Thursday

On Perfection

Daryl asked me, "Did you see my mistake?" Rarely have I heard that. Usually people try to cover up their mistakes. "What?" "My mistake. I missed getting two verses up, and I could have kicked myself." (at the end of a 41 verse section and after five songs and two readings plus announcements) The parenthetical comments are mine and, I had not noticed. He did.

Running graphics on Sunday morning at Perimeter Church may be one on the hardest acts of service in the universe. You are in a box at the top of the auditorium, isolated, needing to have "close to perfect" timing to get slide after slide up at just the right moment. Not too early, not too late. If the speaker deviates, you need to go with him. To the last slide, to a slide that is three ahead, to no slide (if he quotes something he did not give you a slide for). Readings need to come up as the worship pastor turns his head to the screen and announcements just when we speak them but, not for too long.

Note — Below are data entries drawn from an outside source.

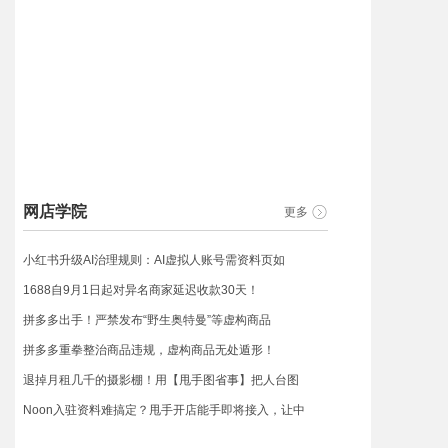
网店学院
更多
小红书升级AI治理规则：AI虚拟人账号需资料页如
1688自9月1日起对异名商家延迟收款30天！
拼多多出手！严禁发布“野生奥特曼”等虚构商品
拼多多重拳整治商品违规，虚构商品无处遁形！
退掉月租几千的摄影棚！用【甩手图省事】把人台图
Noon入驻资料难搞定？甩手开店能手即将接入，让中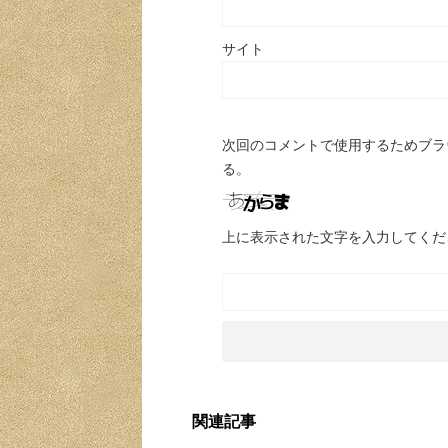
サイト
次回のコメントで使用するためブラ
る。
上に表示された文字を入力してくだ
関連記事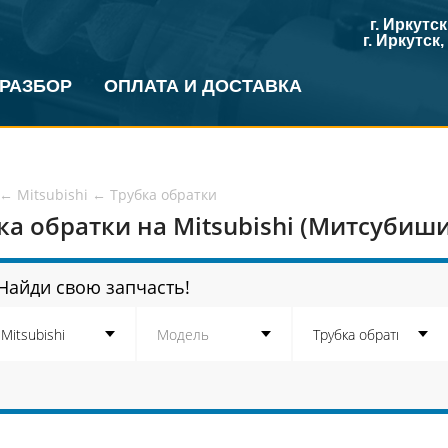
г. Иркутс
г. Иркутск
 РАЗБОР
ОПЛАТА И ДОСТАВКА
←
Mitsubishi
←
Трубка обратки
ка обратки на Mitsubishi (Митсубиши
Найди свою запчасть!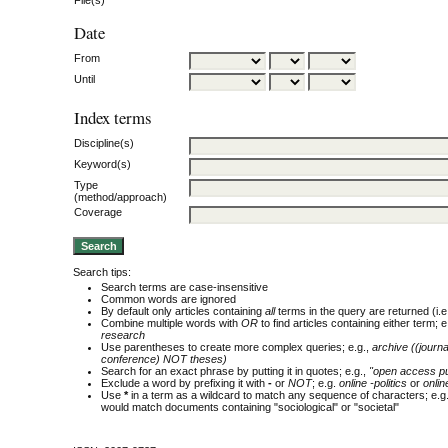
Date
From
Until
Index terms
Discipline(s)
Keyword(s)
Type
(method/approach)
Coverage
Search tips:
Search terms are case-insensitive
Common words are ignored
By default only articles containing
all
terms in the query are returned (i.e
Combine multiple words with
OR
to find articles containing either term; e
research
Use parentheses to create more complex queries; e.g.,
archive ((journ
conference) NOT theses)
Search for an exact phrase by putting it in quotes; e.g.,
"open access pu
Exclude a word by prefixing it with
-
or
NOT
; e.g.
online -politics
or
onlin
Use
*
in a term as a wildcard to match any sequence of characters; e.g
would match documents containing "sociological" or "societal"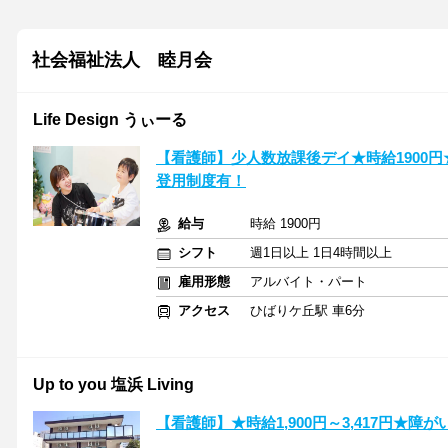
社会福祉法人 睦月会
Life Design うぃーる
【看護師】少人数放課後デイ★時給1900円
登用制度有！
給与
時給 1900円
シフト
週1日以上 1日4時間以上
雇用形態
アルバイト・パート
アクセス
ひばりケ丘駅 車6分
Up to you 塩浜 Living
【看護師】★時給1,900円～3,417円★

Pressure. Then to do it again Sunday morning (with some last minute changes) and finally at 10:45 again, when it may be easy to lose concentration because you have seen the slides 16 times since Thursday night. After it is all over, at the benediction, you turn and greet the guy or gal who has been sitting next to you for ten hours of your week, the switcher of cameras shots. Sound exciting?

Let me say a few things about these folks. It is a true act of service (no one gets paid). They strive for perfection because they want people to worship well. They glorify God by what they do, but more by their hearts (ie) who they are. Next time you are in service, glance up, way up, and smile as you thank God for those who work silently behind the scenes for Him and for you. You might even climb the stairs and thank him or her. But not while they are trying to keep time turning slides.

Last point. They may make a mistake. It happens to all of us. O that we would strive for perfection, like Daryl does with slides, in our walk with the Lord. Granted, we will miss a verse or two from time to time. But the striving and desire count for much. Blessings.